What is expected: Please report how many lines of the following entries hold the word "service", giving the number alone.

Exercise materials:
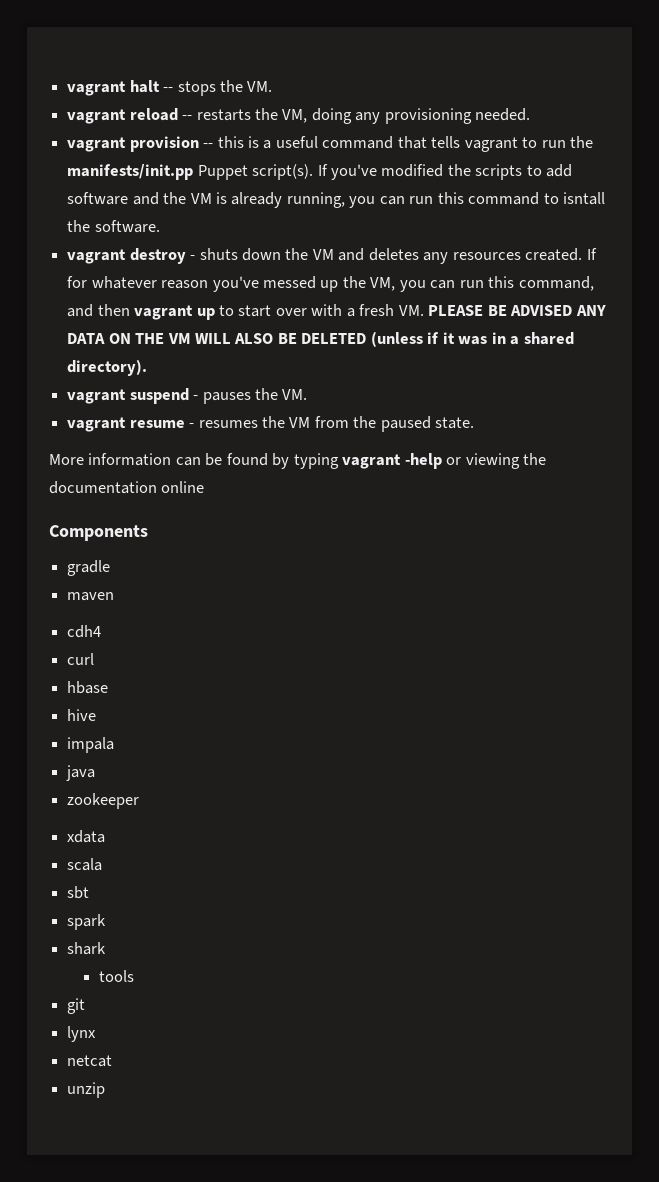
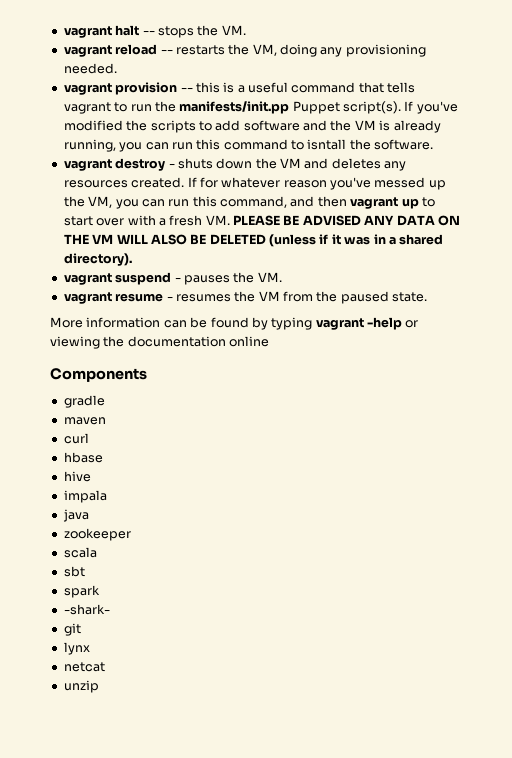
[67,625,102,638] // cdh4 -> (106, 421) none
[67,830,106,843] // xdata -> (131, 534) none
[67,942,107,955] [99,970,135,982] shark // tools -> [63,604,110,615] -shark-

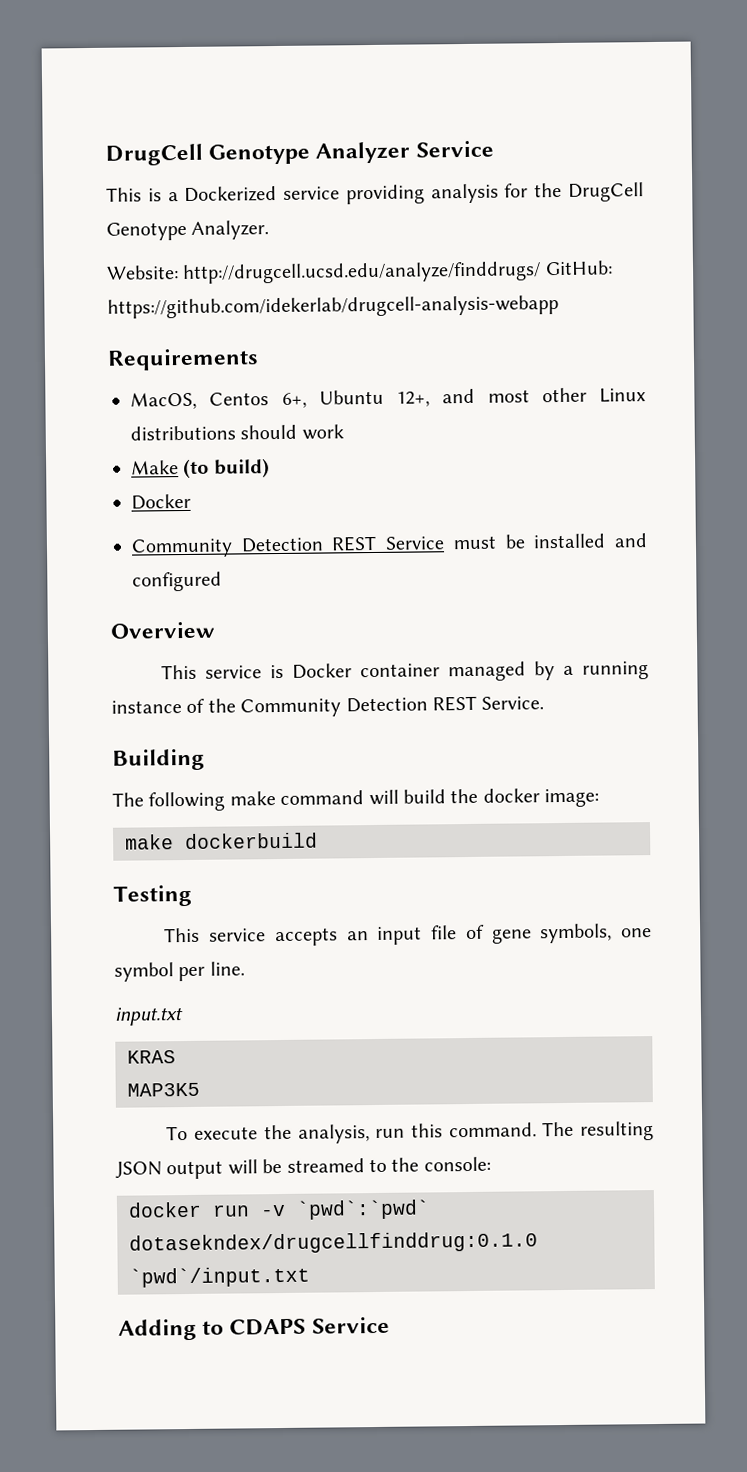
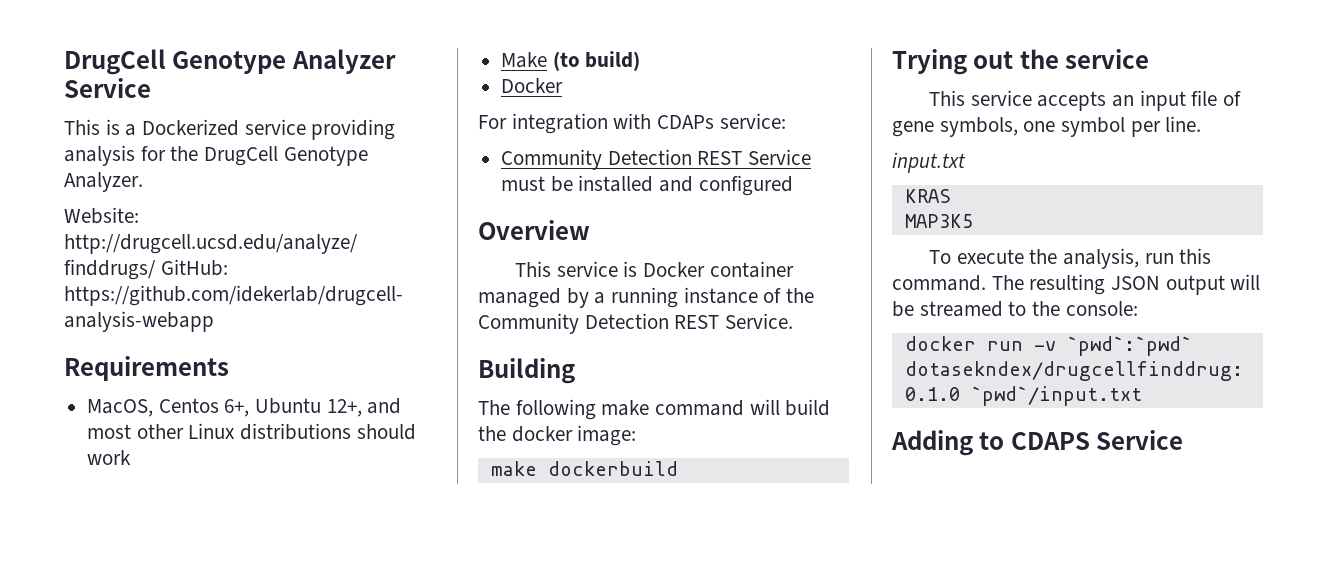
(191, 501) none -> [478,113,786,134] // For integration with CDAPs service:
[113,884,192,907] Testing -> [892,49,1150,75] Trying out the service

Expected output: 2